**Exercise details:** Lay out the lines of all the entries below as a Markdown table with two columns, Row and Line. Give each line its own numbered row and leave out blank lines.

--- START Recorded information ---

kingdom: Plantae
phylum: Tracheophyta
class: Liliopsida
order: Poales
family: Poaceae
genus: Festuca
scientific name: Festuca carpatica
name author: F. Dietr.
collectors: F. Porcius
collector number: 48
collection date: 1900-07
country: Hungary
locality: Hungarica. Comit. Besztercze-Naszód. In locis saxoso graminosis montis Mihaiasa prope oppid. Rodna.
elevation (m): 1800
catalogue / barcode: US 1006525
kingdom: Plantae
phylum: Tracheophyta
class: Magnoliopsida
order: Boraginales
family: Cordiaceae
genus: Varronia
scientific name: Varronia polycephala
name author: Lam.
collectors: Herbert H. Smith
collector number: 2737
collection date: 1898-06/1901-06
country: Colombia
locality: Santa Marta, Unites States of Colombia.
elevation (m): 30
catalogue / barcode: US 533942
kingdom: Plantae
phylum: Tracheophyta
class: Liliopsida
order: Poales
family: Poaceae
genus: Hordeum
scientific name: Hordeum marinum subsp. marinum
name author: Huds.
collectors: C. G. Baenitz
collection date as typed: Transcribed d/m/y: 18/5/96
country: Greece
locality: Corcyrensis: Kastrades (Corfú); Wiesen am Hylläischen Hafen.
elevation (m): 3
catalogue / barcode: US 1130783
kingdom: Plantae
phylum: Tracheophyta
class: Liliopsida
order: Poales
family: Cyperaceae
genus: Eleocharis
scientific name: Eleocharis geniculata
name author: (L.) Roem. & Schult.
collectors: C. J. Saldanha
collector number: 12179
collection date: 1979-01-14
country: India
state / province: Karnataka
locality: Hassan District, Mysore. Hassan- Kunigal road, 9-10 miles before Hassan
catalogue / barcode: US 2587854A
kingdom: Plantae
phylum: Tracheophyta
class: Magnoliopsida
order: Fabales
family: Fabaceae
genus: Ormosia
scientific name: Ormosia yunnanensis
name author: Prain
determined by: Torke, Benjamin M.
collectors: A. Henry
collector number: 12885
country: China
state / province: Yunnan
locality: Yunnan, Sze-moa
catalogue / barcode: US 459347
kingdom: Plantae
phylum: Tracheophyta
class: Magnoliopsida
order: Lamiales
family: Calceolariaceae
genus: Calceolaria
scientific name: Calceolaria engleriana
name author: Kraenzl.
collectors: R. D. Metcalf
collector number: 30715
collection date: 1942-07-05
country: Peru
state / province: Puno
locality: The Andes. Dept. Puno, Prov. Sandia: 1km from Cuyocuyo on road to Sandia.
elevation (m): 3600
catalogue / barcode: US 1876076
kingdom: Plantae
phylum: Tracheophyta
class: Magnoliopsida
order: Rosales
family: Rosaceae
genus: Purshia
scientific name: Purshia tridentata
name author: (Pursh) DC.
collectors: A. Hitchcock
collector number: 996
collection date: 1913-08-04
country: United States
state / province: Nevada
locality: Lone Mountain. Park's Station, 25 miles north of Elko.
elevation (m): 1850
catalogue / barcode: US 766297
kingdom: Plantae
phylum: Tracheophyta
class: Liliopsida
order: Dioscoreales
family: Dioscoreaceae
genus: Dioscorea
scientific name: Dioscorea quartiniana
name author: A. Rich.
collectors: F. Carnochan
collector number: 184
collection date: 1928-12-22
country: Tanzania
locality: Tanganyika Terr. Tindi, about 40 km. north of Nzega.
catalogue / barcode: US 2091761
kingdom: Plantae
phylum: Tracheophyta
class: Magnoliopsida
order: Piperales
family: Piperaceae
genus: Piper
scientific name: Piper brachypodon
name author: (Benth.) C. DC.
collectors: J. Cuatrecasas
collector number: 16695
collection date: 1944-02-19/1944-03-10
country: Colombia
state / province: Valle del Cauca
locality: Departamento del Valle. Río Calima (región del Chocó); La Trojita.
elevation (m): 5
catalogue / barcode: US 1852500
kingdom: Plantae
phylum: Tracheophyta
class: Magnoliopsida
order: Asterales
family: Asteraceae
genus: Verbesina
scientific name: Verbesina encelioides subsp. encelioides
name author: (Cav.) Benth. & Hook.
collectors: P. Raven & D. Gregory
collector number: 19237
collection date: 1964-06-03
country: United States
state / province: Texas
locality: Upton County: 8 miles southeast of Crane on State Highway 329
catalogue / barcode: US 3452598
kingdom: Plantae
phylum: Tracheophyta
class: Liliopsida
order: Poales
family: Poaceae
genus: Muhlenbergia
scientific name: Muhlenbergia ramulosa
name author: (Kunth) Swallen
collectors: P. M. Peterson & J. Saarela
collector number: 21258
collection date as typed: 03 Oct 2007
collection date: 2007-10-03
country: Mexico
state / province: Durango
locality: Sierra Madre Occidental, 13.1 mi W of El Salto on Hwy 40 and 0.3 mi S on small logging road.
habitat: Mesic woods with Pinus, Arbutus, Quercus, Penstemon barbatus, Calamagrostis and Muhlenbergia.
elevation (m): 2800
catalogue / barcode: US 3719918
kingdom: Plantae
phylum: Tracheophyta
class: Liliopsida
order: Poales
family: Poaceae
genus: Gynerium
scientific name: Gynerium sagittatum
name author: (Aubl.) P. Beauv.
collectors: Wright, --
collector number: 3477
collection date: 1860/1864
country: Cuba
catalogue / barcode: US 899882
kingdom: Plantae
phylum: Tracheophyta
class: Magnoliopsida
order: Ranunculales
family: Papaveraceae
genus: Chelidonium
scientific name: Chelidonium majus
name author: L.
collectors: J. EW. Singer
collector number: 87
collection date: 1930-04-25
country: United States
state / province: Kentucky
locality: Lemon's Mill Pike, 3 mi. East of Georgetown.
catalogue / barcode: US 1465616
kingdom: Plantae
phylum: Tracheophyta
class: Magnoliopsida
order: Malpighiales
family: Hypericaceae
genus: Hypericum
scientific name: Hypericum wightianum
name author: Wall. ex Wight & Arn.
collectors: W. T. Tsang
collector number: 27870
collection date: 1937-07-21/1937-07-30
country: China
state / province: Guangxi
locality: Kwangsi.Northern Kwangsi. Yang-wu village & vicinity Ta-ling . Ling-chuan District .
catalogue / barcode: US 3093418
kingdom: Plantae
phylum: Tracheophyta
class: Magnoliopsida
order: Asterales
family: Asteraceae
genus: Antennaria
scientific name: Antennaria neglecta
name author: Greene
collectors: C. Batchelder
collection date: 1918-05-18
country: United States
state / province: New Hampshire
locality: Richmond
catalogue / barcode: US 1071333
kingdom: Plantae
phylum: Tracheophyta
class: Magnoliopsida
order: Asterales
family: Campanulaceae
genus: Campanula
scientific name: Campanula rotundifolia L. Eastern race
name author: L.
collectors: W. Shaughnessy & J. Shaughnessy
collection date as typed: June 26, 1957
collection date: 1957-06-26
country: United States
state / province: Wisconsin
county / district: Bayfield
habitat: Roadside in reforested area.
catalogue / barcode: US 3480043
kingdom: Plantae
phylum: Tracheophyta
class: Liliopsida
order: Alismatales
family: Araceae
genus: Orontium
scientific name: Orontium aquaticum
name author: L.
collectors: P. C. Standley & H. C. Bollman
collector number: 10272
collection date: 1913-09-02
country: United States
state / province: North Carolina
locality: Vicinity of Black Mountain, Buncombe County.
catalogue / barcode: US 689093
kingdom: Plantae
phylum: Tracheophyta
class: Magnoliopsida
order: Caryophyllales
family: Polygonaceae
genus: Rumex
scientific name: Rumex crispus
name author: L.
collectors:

--- END Recorded information ---

**Complete answer:**
| Row | Line |
|---|---|
| 1 | kingdom: Plantae |
| 2 | phylum: Tracheophyta |
| 3 | class: Liliopsida |
| 4 | order: Poales |
| 5 | family: Poaceae |
| 6 | genus: Festuca |
| 7 | scientific name: Festuca carpatica |
| 8 | name author: F. Dietr. |
| 9 | collectors: F. Porcius |
| 10 | collector number: 48 |
| 11 | collection date: 1900-07 |
| 12 | country: Hungary |
| 13 | locality: Hungarica. Comit. Besztercze-Naszód. In locis saxoso graminosis montis Mihaiasa prope oppid. Rodna. |
| 14 | elevation (m): 1800 |
| 15 | catalogue / barcode: US 1006525 |
| 16 | kingdom: Plantae |
| 17 | phylum: Tracheophyta |
| 18 | class: Magnoliopsida |
| 19 | order: Boraginales |
| 20 | family: Cordiaceae |
| 21 | genus: Varronia |
| 22 | scientific name: Varronia polycephala |
| 23 | name author: Lam. |
| 24 | collectors: Herbert H. Smith |
| 25 | collector number: 2737 |
| 26 | collection date: 1898-06/1901-06 |
| 27 | country: Colombia |
| 28 | locality: Santa Marta, Unites States of Colombia. |
| 29 | elevation (m): 30 |
| 30 | catalogue / barcode: US 533942 |
| 31 | kingdom: Plantae |
| 32 | phylum: Tracheophyta |
| 33 | class: Liliopsida |
| 34 | order: Poales |
| 35 | family: Poaceae |
| 36 | genus: Hordeum |
| 37 | scientific name: Hordeum marinum subsp. marinum |
| 38 | name author: Huds. |
| 39 | collectors: C. G. Baenitz |
| 40 | collection date as typed: Transcribed d/m/y: 18/5/96 |
| 41 | country: Greece |
| 42 | locality: Corcyrensis: Kastrades (Corfú); Wiesen am Hylläischen Hafen. |
| 43 | elevation (m): 3 |
| 44 | catalogue / barcode: US 1130783 |
| 45 | kingdom: Plantae |
| 46 | phylum: Tracheophyta |
| 47 | class: Liliopsida |
| 48 | order: Poales |
| 49 | family: Cyperaceae |
| 50 | genus: Eleocharis |
| 51 | scientific name: Eleocharis geniculata |
| 52 | name author: (L.) Roem. & Schult. |
| 53 | collectors: C. J. Saldanha |
| 54 | collector number: 12179 |
| 55 | collection date: 1979-01-14 |
| 56 | country: India |
| 57 | state / province: Karnataka |
| 58 | locality: Hassan District, Mysore. Hassan- Kunigal road, 9-10 miles before Hassan |
| 59 | catalogue / barcode: US 2587854A |
| 60 | kingdom: Plantae |
| 61 | phylum: Tracheophyta |
| 62 | class: Magnoliopsida |
| 63 | order: Fabales |
| 64 | family: Fabaceae |
| 65 | genus: Ormosia |
| 66 | scientific name: Ormosia yunnanensis |
| 67 | name author: Prain |
| 68 | determined by: Torke, Benjamin M. |
| 69 | collectors: A. Henry |
| 70 | collector number: 12885 |
| 71 | country: China |
| 72 | state / province: Yunnan |
| 73 | locality: Yunnan, Sze-moa |
| 74 | catalogue / barcode: US 459347 |
| 75 | kingdom: Plantae |
| 76 | phylum: Tracheophyta |
| 77 | class: Magnoliopsida |
| 78 | order: Lamiales |
| 79 | family: Calceolariaceae |
| 80 | genus: Calceolaria |
| 81 | scientific name: Calceolaria engleriana |
| 82 | name author: Kraenzl. |
| 83 | collectors: R. D. Metcalf |
| 84 | collector number: 30715 |
| 85 | collection date: 1942-07-05 |
| 86 | country: Peru |
| 87 | state / province: Puno |
| 88 | locality: The Andes. Dept. Puno, Prov. Sandia: 1km from Cuyocuyo on road to Sandia. |
| 89 | elevation (m): 3600 |
| 90 | catalogue / barcode: US 1876076 |
| 91 | kingdom: Plantae |
| 92 | phylum: Tracheophyta |
| 93 | class: Magnoliopsida |
| 94 | order: Rosales |
| 95 | family: Rosaceae |
| 96 | genus: Purshia |
| 97 | scientific name: Purshia tridentata |
| 98 | name author: (Pursh) DC. |
| 99 | collectors: A. Hitchcock |
| 100 | collector number: 996 |
| 101 | collection date: 1913-08-04 |
| 102 | country: United States |
| 103 | state / province: Nevada |
| 104 | locality: Lone Mountain. Park's Station, 25 miles north of Elko. |
| 105 | elevation (m): 1850 |
| 106 | catalogue / barcode: US 766297 |
| 107 | kingdom: Plantae |
| 108 | phylum: Tracheophyta |
| 109 | class: Liliopsida |
| 110 | order: Dioscoreales |
| 111 | family: Dioscoreaceae |
| 112 | genus: Dioscorea |
| 113 | scientific name: Dioscorea quartiniana |
| 114 | name author: A. Rich. |
| 115 | collectors: F. Carnochan |
| 116 | collector number: 184 |
| 117 | collection date: 1928-12-22 |
| 118 | country: Tanzania |
| 119 | locality: Tanganyika Terr. Tindi, about 40 km. north of Nzega. |
| 120 | catalogue / barcode: US 2091761 |
| 121 | kingdom: Plantae |
| 122 | phylum: Tracheophyta |
| 123 | class: Magnoliopsida |
| 124 | order: Piperales |
| 125 | family: Piperaceae |
| 126 | genus: Piper |
| 127 | scientific name: Piper brachypodon |
| 128 | name author: (Benth.) C. DC. |
| 129 | collectors: J. Cuatrecasas |
| 130 | collector number: 16695 |
| 131 | collection date: 1944-02-19/1944-03-10 |
| 132 | country: Colombia |
| 133 | state / province: Valle del Cauca |
| 134 | locality: Departamento del Valle. Río Calima (región del Chocó); La Trojita. |
| 135 | elevation (m): 5 |
| 136 | catalogue / barcode: US 1852500 |
| 137 | kingdom: Plantae |
| 138 | phylum: Tracheophyta |
| 139 | class: Magnoliopsida |
| 140 | order: Asterales |
| 141 | family: Asteraceae |
| 142 | genus: Verbesina |
| 143 | scientific name: Verbesina encelioides subsp. encelioides |
| 144 | name author: (Cav.) Benth. & Hook. |
| 145 | collectors: P. Raven & D. Gregory |
| 146 | collector number: 19237 |
| 147 | collection date: 1964-06-03 |
| 148 | country: United States |
| 149 | state / province: Texas |
| 150 | locality: Upton County: 8 miles southeast of Crane on State Highway 329 |
| 151 | catalogue / barcode: US 3452598 |
| 152 | kingdom: Plantae |
| 153 | phylum: Tracheophyta |
| 154 | class: Liliopsida |
| 155 | order: Poales |
| 156 | family: Poaceae |
| 157 | genus: Muhlenbergia |
| 158 | scientific name: Muhlenbergia ramulosa |
| 159 | name author: (Kunth) Swallen |
| 160 | collectors: P. M. Peterson & J. Saarela |
| 161 | collector number: 21258 |
| 162 | collection date as typed: 03 Oct 2007 |
| 163 | collection date: 2007-10-03 |
| 164 | country: Mexico |
| 165 | state / province: Durango |
| 166 | locality: Sierra Madre Occidental, 13.1 mi W of El Salto on Hwy 40 and 0.3 mi S on small logging road. |
| 167 | habitat: Mesic woods with Pinus, Arbutus, Quercus, Penstemon barbatus, Calamagrostis and Muhlenbergia. |
| 168 | elevation (m): 2800 |
| 169 | catalogue / barcode: US 3719918 |
| 170 | kingdom: Plantae |
| 171 | phylum: Tracheophyta |
| 172 | class: Liliopsida |
| 173 | order: Poales |
| 174 | family: Poaceae |
| 175 | genus: Gynerium |
| 176 | scientific name: Gynerium sagittatum |
| 177 | name author: (Aubl.) P. Beauv. |
| 178 | collectors: Wright, -- |
| 179 | collector number: 3477 |
| 180 | collection date: 1860/1864 |
| 181 | country: Cuba |
| 182 | catalogue / barcode: US 899882 |
| 183 | kingdom: Plantae |
| 184 | phylum: Tracheophyta |
| 185 | class: Magnoliopsida |
| 186 | order: Ranunculales |
| 187 | family: Papaveraceae |
| 188 | genus: Chelidonium |
| 189 | scientific name: Chelidonium majus |
| 190 | name author: L. |
| 191 | collectors: J. EW. Singer |
| 192 | collector number: 87 |
| 193 | collection date: 1930-04-25 |
| 194 | country: United States |
| 195 | state / province: Kentucky |
| 196 | locality: Lemon's Mill Pike, 3 mi. East of Georgetown. |
| 197 | catalogue / barcode: US 1465616 |
| 198 | kingdom: Plantae |
| 199 | phylum: Tracheophyta |
| 200 | class: Magnoliopsida |
| 201 | order: Malpighiales |
| 202 | family: Hypericaceae |
| 203 | genus: Hypericum |
| 204 | scientific name: Hypericum wightianum |
| 205 | name author: Wall. ex Wight & Arn. |
| 206 | collectors: W. T. Tsang |
| 207 | collector number: 27870 |
| 208 | collection date: 1937-07-21/1937-07-30 |
| 209 | country: China |
| 210 | state / province: Guangxi |
| 211 | locality: Kwangsi.Northern Kwangsi. Yang-wu village & vicinity Ta-ling . Ling-chuan District . |
| 212 | catalogue / barcode: US 3093418 |
| 213 | kingdom: Plantae |
| 214 | phylum: Tracheophyta |
| 215 | class: Magnoliopsida |
| 216 | order: Asterales |
| 217 | family: Asteraceae |
| 218 | genus: Antennaria |
| 219 | scientific name: Antennaria neglecta |
| 220 | name author: Greene |
| 221 | collectors: C. Batchelder |
| 222 | collection date: 1918-05-18 |
| 223 | country: United States |
| 224 | state / province: New Hampshire |
| 225 | locality: Richmond |
| 226 | catalogue / barcode: US 1071333 |
| 227 | kingdom: Plantae |
| 228 | phylum: Tracheophyta |
| 229 | class: Magnoliopsida |
| 230 | order: Asterales |
| 231 | family: Campanulaceae |
| 232 | genus: Campanula |
| 233 | scientific name: Campanula rotundifolia L. Eastern race |
| 234 | name author: L. |
| 235 | collectors: W. Shaughnessy & J. Shaughnessy |
| 236 | collection date as typed: June 26, 1957 |
| 237 | collection date: 1957-06-26 |
| 238 | country: United States |
| 239 | state / province: Wisconsin |
| 240 | county / district: Bayfield |
| 241 | habitat: Roadside in reforested area. |
| 242 | catalogue / barcode: US 3480043 |
| 243 | kingdom: Plantae |
| 244 | phylum: Tracheophyta |
| 245 | class: Liliopsida |
| 246 | order: Alismatales |
| 247 | family: Araceae |
| 248 | genus: Orontium |
| 249 | scientific name: Orontium aquaticum |
| 250 | name author: L. |
| 251 | collectors: P. C. Standley & H. C. Bollman |
| 252 | collector number: 10272 |
| 253 | collection date: 1913-09-02 |
| 254 | country: United States |
| 255 | state / province: North Carolina |
| 256 | locality: Vicinity of Black Mountain, Buncombe County. |
| 257 | catalogue / barcode: US 689093 |
| 258 | kingdom: Plantae |
| 259 | phylum: Tracheophyta |
| 260 | class: Magnoliopsida |
| 261 | order: Caryophyllales |
| 262 | family: Polygonaceae |
| 263 | genus: Rumex |
| 264 | scientific name: Rumex crispus |
| 265 | name author: L. |
| 266 | collectors: |